Thankfully, I feel more at peace with who I am now than ever. I struggle sometimes, of course when I sense who I am in Christ doesn’t sit well with those around me. Feeling God call me to something that isn’t the nature of those watching isn’t easy, but I do it anyhow.
Why? To pridefully say, “I don’t care what you think…this is me. Take it or leave it?” No. I kind of hate these kinds of attitudes. I do it because when God calls me to something, I want to follow. I want to take steps of faith that require pushing aside fears, any worldly desires to be ‘liked’ and just plain not feeling worthy to be used by The Creator of the universe. The gospel is real and alive and I don’t know how God’s going to use me, but to be used is what I desire. And in the end, I answer to Him.

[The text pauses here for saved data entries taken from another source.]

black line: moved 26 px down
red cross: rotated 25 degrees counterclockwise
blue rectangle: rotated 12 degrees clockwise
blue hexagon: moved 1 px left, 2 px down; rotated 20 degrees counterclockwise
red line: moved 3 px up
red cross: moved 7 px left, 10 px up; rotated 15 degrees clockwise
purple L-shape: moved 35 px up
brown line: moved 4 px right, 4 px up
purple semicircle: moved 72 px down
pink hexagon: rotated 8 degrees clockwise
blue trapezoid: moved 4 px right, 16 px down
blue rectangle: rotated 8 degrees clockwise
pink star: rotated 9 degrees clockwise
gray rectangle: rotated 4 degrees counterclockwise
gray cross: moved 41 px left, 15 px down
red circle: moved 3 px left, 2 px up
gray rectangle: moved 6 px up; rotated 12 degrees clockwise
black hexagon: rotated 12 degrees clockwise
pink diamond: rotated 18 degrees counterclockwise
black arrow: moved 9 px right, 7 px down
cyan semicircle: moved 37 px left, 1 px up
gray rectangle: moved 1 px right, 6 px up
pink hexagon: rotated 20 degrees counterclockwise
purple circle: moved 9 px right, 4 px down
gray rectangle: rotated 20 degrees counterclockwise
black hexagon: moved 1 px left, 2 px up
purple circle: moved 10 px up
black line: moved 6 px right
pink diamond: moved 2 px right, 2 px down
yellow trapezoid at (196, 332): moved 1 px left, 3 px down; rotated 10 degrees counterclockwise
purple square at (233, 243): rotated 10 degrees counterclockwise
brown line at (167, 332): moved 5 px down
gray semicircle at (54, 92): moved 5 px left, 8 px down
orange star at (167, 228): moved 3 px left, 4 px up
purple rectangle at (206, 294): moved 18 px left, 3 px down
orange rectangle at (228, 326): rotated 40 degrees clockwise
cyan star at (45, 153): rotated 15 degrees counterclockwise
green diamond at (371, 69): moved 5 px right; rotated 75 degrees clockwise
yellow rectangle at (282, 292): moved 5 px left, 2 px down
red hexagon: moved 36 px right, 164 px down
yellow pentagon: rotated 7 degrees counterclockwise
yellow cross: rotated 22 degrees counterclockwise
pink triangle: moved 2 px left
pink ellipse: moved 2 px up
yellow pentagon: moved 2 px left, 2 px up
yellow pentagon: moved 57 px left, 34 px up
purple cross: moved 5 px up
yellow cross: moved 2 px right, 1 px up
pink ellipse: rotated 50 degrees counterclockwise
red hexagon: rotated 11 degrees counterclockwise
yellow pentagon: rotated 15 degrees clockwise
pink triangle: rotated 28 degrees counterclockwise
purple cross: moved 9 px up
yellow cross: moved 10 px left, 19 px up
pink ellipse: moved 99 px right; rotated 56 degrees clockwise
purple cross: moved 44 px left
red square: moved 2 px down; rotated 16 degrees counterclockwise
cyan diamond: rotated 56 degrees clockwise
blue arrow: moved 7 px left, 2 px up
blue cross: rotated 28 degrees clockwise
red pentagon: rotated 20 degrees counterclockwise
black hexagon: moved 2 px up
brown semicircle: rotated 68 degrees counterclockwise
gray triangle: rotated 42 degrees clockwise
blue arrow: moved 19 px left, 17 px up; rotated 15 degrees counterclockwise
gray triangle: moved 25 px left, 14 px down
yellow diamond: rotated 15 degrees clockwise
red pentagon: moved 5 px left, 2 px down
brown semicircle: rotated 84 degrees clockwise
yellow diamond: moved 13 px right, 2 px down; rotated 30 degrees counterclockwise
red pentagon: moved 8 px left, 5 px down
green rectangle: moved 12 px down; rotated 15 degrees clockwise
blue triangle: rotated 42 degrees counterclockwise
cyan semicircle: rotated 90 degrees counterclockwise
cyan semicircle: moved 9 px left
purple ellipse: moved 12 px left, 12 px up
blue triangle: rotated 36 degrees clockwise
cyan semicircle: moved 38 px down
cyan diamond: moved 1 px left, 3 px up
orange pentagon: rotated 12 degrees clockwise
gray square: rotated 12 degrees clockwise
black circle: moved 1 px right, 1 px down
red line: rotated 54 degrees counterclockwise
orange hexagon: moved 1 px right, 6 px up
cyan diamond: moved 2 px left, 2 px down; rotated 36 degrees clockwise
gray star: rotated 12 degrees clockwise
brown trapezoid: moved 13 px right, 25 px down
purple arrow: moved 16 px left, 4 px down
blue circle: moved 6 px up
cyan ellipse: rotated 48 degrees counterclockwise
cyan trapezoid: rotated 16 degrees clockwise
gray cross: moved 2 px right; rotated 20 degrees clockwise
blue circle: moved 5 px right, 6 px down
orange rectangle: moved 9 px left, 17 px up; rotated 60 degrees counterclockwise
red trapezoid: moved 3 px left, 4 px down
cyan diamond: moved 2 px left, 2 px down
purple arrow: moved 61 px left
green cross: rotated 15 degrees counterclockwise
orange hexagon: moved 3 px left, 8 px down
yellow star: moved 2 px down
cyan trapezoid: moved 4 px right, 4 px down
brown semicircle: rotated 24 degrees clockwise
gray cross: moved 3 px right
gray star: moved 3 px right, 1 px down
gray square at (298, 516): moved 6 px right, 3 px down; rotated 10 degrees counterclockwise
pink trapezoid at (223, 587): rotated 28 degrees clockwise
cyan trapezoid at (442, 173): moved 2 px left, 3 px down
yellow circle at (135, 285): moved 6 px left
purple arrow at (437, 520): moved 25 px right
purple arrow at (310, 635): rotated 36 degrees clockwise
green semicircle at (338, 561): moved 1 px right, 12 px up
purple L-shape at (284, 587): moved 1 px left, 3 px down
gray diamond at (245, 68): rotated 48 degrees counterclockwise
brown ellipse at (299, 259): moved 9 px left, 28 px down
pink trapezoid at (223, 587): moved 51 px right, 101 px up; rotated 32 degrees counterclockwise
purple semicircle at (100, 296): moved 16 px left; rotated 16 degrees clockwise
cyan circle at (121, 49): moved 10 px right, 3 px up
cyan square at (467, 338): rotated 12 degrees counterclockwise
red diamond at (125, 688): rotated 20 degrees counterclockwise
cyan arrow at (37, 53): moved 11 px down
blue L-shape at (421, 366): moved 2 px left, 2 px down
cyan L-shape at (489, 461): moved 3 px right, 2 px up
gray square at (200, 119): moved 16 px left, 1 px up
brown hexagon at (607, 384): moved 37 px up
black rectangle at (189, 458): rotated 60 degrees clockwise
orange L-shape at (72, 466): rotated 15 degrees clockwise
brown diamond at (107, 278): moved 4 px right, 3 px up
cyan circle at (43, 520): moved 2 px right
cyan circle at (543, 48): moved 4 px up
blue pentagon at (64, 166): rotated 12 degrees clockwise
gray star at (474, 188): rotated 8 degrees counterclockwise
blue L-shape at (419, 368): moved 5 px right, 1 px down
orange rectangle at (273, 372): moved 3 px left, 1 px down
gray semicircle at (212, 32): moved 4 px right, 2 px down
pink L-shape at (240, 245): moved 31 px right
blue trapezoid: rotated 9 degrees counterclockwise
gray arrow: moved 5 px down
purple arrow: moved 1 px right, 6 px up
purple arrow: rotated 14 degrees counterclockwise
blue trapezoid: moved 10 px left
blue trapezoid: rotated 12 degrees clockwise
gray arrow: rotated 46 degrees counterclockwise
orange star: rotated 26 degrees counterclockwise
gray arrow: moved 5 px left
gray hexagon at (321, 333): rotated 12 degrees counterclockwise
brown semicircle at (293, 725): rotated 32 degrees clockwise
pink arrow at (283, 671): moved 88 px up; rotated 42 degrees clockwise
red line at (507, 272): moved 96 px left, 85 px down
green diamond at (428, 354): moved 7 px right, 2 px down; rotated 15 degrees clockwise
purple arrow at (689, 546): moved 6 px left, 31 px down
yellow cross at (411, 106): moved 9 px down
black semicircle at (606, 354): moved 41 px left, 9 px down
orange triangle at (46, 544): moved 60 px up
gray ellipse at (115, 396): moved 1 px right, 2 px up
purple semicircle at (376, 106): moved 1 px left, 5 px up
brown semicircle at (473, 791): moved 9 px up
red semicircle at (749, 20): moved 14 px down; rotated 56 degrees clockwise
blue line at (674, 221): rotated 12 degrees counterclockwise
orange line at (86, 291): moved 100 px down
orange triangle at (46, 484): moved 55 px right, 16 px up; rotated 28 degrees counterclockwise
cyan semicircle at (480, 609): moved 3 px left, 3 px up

On our wedding day, almost 8 years ago in August, I chose to walk down the isle to, “I don’t want to go” by Avalon. It was meant to speak to God, of course, and to Andy. Wherever they were, I wanted to be there, too.
You changed my world,
When you came to me,
You drove a passion,
In my soul down deep.
Lord, to follow you in everything,
I don’t want to go somewhere,
If I know that your not there,
Cause I know that me without you,
Is a lie.
I don’t want to walk that road,
Be a million miles from home,
Cause my heart needs to be,
Where you are,
So I don’t want to go.
So come whatever,
I’ll stick with you,
I’ll walk, you lead me,
Call me crazy or a fool.
For forever I promise you that:
Without your touch,
Without your love,
Filling me like an ocean,
For your grace is enough,
Enough for me,
To never want to go somewhere,
If I know that your not there.
Who knew these lyrics would be so much more true today than 8 years ago? I sure didn’t marry Andy thinking it’d be such a difficult journey, but who marries anyone thinking that? I always tell him, though, that I wouldn’t want to do this life with anyone else. He really is perfect for me.
Enough with the mushy, eros-love stuff. 😉
For now, I take what I sense from God and I try to ‘perfect it’, if you will. How? By taking away more of me and inhaling more of Him. Apart from Him, I’m dirty and gritty and in much need of redemption. I rest in knowing, He is making all things new.